December 24th, 1971She wore blue velvet, bluer than velvet were her sighs – not to mention her shoes, knickers, legs and the plasters on her ears
MY FIRST evening dress was baby blue, and it had a great panel of blue velvet down the front, because my cousin who actually owned the dress was six inches thinner everywhere than I was. It had two short puff sleeves, and a belt which it was decided that I should not wear. It was made from some kind of good taffeta, and had, in its original condition, what was known as a good cut.
It was borrowed and altered in great haste, because a precocious classmate had decided to have a formal party. A formal party meant that the entire class turned up looking idiotic and she had to provide 23 idiotic men as well.
I was so excited when the blue evening dress arrived back from the dressmaker. It didn’t matter, we all agreed, that the baby blue inset was a totally different colour from the baby blue dress. It gave it contrast and eye-appeal, a kind next door neighbour said, and we were delighted with it. I telephoned the mother of the cousin, and said it was going to be a great success. She was enormously gratified.
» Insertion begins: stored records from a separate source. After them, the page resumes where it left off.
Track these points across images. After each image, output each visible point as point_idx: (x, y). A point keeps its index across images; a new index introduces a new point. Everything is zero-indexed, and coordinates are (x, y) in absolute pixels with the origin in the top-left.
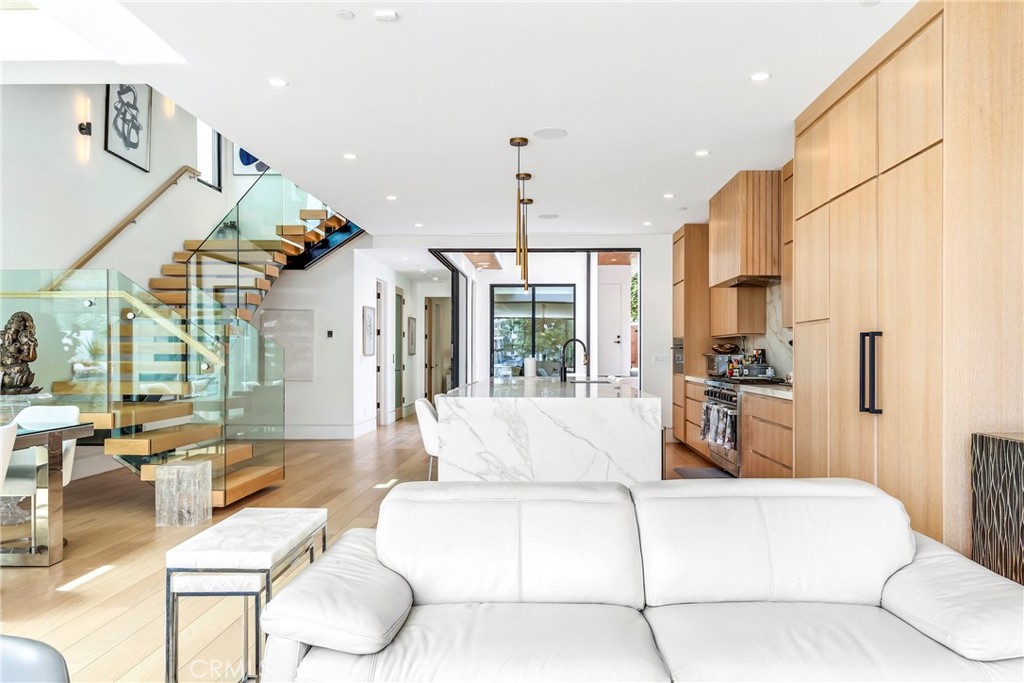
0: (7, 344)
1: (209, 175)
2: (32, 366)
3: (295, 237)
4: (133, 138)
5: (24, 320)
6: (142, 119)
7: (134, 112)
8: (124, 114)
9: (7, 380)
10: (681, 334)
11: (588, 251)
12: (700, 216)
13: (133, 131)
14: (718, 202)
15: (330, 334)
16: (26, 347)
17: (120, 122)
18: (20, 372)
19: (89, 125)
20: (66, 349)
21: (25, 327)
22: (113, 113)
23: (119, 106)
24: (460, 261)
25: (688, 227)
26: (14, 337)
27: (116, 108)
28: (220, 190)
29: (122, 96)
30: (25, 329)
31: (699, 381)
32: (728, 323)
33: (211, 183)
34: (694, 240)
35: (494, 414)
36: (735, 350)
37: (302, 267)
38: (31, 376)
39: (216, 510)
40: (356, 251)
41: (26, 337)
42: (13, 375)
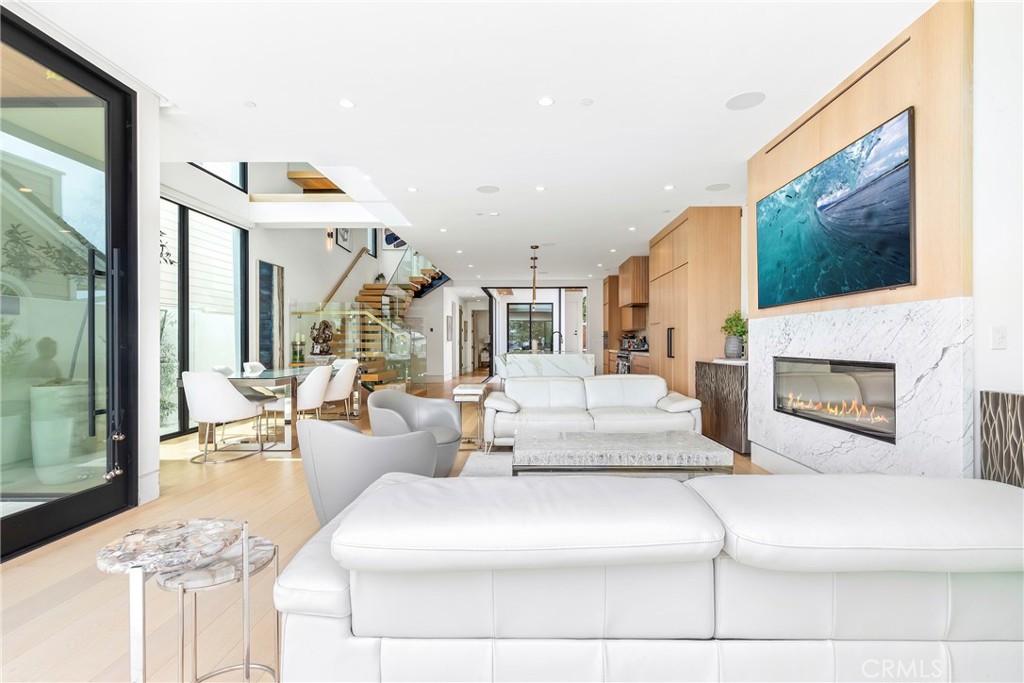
0: (320, 334)
1: (371, 250)
3: (416, 283)
10: (607, 329)
11: (560, 288)
12: (615, 272)
13: (345, 233)
14: (622, 268)
15: (432, 330)
17: (341, 230)
19: (332, 233)
24: (494, 293)
25: (610, 277)
28: (376, 257)
31: (615, 351)
32: (628, 325)
33: (372, 253)
34: (612, 283)
36: (633, 337)
37: (420, 297)
40: (445, 289)
41: (328, 331)
42: (324, 347)
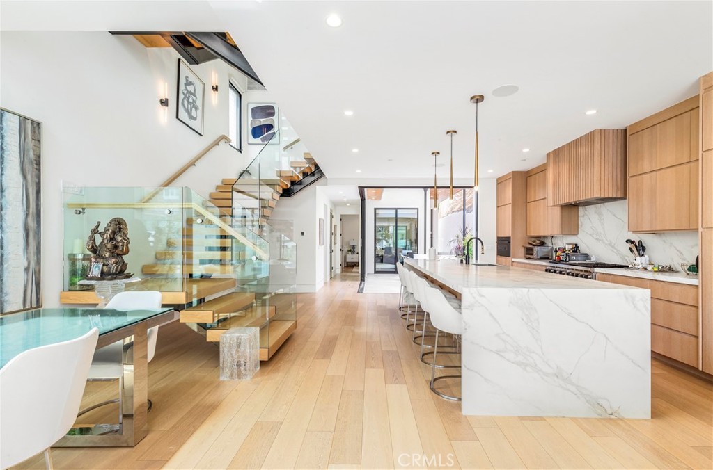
0: (106, 242)
1: (235, 143)
2: (125, 258)
3: (285, 178)
4: (194, 114)
5: (120, 224)
6: (199, 103)
7: (194, 98)
8: (188, 98)
9: (105, 269)
10: (509, 234)
11: (425, 188)
13: (193, 109)
14: (557, 154)
15: (303, 233)
16: (121, 244)
17: (186, 103)
18: (116, 263)
19: (167, 100)
20: (152, 244)
21: (120, 229)
22: (181, 96)
23: (185, 92)
26: (112, 236)
27: (183, 93)
28: (241, 152)
29: (187, 87)
30: (120, 230)
32: (549, 228)
33: (235, 147)
35: (510, 302)
37: (289, 196)
38: (125, 265)
39: (262, 363)
41: (121, 236)
42: (110, 265)
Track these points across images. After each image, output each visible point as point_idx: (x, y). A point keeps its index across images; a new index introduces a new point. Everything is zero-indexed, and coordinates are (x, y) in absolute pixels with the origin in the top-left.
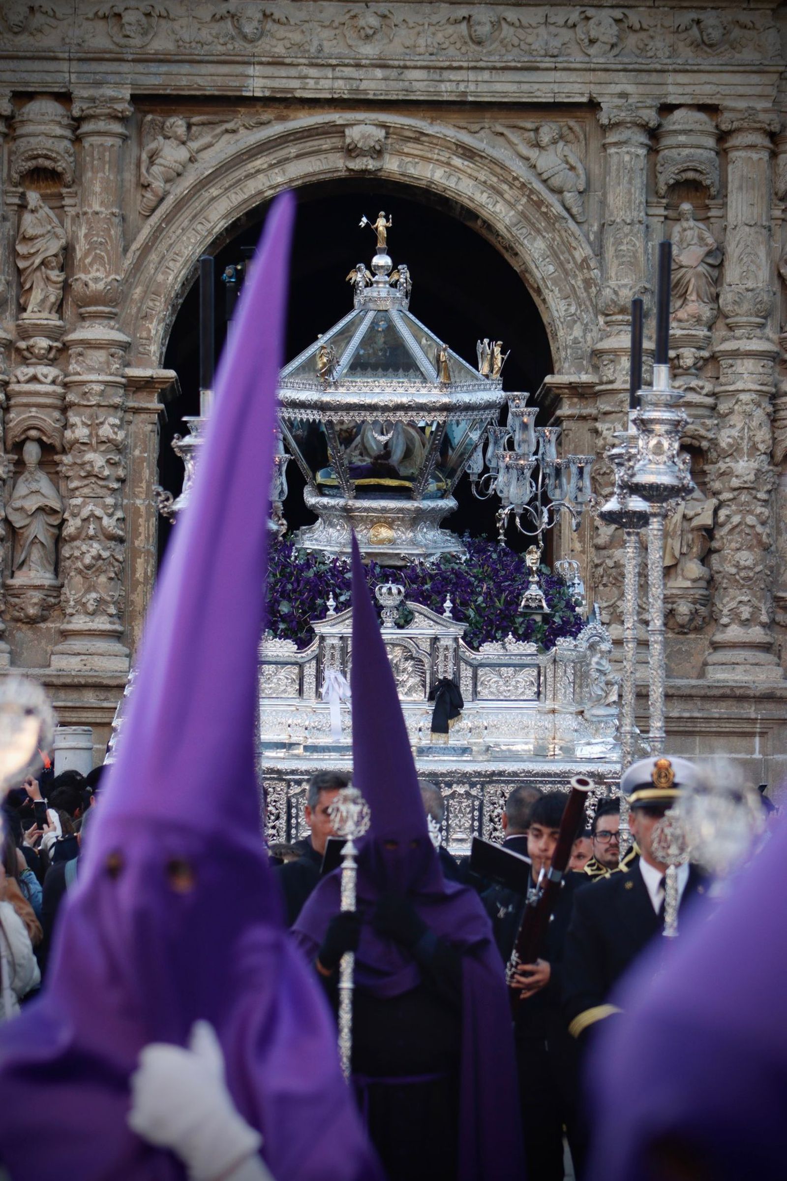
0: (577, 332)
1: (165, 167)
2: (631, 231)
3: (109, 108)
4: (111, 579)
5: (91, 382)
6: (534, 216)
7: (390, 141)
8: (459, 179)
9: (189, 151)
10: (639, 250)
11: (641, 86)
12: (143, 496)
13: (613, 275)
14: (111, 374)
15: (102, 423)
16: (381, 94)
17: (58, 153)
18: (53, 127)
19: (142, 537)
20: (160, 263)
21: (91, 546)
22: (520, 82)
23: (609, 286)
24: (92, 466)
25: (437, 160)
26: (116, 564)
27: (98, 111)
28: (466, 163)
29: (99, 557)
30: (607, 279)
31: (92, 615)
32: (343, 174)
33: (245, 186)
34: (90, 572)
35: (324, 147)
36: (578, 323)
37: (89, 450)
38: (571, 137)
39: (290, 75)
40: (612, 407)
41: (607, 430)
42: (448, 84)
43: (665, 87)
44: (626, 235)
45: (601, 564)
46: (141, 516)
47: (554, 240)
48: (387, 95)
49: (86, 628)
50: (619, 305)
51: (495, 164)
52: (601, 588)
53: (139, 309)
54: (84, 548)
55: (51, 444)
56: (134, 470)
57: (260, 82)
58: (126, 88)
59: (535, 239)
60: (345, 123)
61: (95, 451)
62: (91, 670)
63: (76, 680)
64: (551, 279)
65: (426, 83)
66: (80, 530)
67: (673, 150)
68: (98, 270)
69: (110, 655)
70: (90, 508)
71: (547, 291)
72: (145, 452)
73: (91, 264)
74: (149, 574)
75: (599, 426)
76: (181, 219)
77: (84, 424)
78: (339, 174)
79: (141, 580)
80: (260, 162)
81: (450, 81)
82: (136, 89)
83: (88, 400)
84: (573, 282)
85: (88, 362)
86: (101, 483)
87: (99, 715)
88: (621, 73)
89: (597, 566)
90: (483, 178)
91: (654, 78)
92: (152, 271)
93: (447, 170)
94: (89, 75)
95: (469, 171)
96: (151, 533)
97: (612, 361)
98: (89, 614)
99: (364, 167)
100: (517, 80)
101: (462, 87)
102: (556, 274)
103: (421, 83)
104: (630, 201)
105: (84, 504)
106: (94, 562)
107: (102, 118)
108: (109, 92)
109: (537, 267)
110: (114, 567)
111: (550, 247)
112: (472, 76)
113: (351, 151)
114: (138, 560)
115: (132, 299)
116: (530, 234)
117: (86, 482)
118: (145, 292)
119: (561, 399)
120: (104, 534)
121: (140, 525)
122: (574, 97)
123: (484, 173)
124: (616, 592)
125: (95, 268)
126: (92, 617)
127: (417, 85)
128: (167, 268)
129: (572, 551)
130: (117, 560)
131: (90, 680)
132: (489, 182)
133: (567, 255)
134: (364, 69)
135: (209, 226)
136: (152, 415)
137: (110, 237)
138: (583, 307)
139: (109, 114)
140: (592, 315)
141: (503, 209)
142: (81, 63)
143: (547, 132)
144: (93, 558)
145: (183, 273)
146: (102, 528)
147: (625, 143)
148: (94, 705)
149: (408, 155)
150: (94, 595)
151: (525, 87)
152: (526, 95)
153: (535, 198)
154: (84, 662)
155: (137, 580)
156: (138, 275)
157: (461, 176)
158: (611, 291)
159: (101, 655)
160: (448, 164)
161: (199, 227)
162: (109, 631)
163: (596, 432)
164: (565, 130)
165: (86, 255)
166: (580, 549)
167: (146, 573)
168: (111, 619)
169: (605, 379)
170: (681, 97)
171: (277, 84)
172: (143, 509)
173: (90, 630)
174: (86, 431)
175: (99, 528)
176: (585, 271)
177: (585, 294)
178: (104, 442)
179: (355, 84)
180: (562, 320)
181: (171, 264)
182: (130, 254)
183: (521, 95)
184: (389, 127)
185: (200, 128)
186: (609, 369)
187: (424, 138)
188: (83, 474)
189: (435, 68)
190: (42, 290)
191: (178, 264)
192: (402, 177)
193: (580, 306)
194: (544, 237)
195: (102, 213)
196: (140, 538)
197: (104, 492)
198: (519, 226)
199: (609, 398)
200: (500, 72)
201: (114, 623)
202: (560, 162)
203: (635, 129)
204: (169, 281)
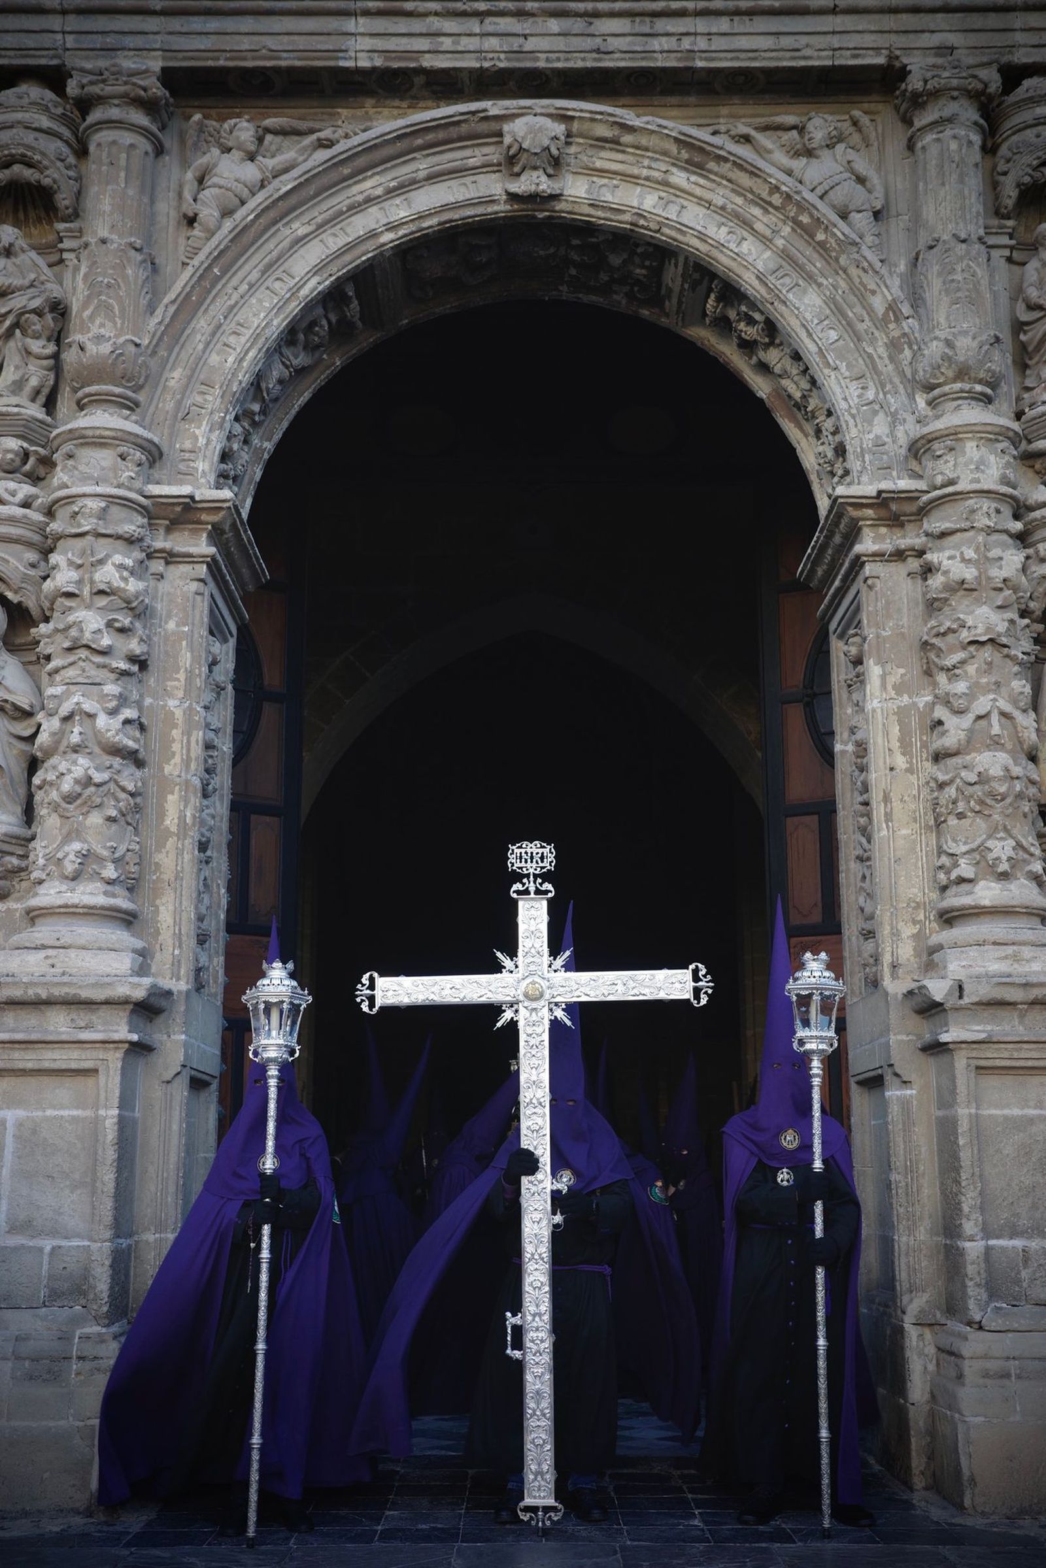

I got my hair permed on the day of the formal party, which now many years later, I can agree was a great mistake. It would have been wiser to have had the perm six months previously and to allow it to grow out. However, there is nothing like the aborigine look to give you confidence, if you were once a girl with straight hair, and my younger sister who hadn’t recognised me when I came to the door, said that I looked 40, and that was good too. It would have been terrible to look 16 which was what we all were.
I had bought new underwear in case the taxi crashed on the way to the formal party, and I ended up on the operating table; and I became very angry with another young sister who said I looked better in my blue knickers than I did in the dress. Cheap jealousy, I thought, and with all that puppy fat, and navy school-knicker-plus awful-school-belted-tunic as her only covering how could she be expected to have any judgement at all?
Against everyone’s advice I invested in a pair of diamante earrings, cost 1s. 3d. old money, in Woolworths. They had an inset of baby blue also, and I thought that this was the last word in co-ordination. I wore them for three days before the event, and ignored the fact that great ulcerous sores were forming on my earlobes. Practice I thought, would solve that.
The formal party started at 9pm. I was ready at six, and looked so beautiful that I thought it would be unfair to the rest of the girls. How could they compete?
The riot of baby blue had descended to the shoes as well, and in those days, shoe dying wasn’t all it is these days. By 7pm, my legs had turned blue up to the knee. It didn’t matter, said my father kindly, unless, of course, they do the can-can these days. Panic set in, and I removed shoes, stockings and scrubbed my legs to their original purple, and the shoes to their off-white. To hell with co-ordination, I wasn’t going to let people think I had painted myself with woad.
By 8pm, I pitied my drab parents and my pathetic family who were not glitter and stardust as I was. They were tolerant to the degree of not commenting on my swollen ears which now couldn’t take the diamante clips and luxuriated with the innovation of sticking-plaster painted blue. They told me that I looked lovely, and that I would be the belle of the ball. I knew it already, but it was nice to have it confirmed.
There is no use in dwelling on the formal party. Nobody danced with me at all, except in the Paul Jones, and nobody said I looked well. Everyone else had blouses and long skirts which cost a fraction of what the alterations on my cousin’s evening dress had set me back. Everyone else looked normal; I looked like a mad blue balloon.
I decided I would burn it that night when I got home, in the garden in a bonfire. Then I thought that would wake my parents and make them distressed that I hadn’t been the belle of the ball after all, so I set off down the road to burn it on the railway bank of Dalkey station. Then I remembered the bye-laws, and having to walk home in my underwear, which the baby had rightly said looked better than the dress, so I decided to hell with it all, I would just tear it up tomorrow, at dawn.
But the next day, didn’t a boy, a real live boy who had danced with me during one of the Paul Joneses, ring up and say that he was giving a formal party next week, and would I come? The social whirl was beginning, I thought, and in the grey light of morning the dress didn’t look too bad on the back of a chair.
And there wasn’t time to get a skirt and blouse and look normal like everyone else, and I checked around and not everybody had been invited to his formal party – in fact only three of us had.
So I rang the mother of the cousin again, and she was embarrassingly gratified this time, and I decided to allow my ears to cure and not wear any earrings, and to let the perm grow out, and to avoid dyed shoes. And a whole winter season of idiotic parties began, at which I formally decided I was the belle of the ball even though I hardly got danced with at all, and I know I am a stupid cow, but I still have the dress, and I am never going to give it away, set fire to it on the railway bank or use it as a duster.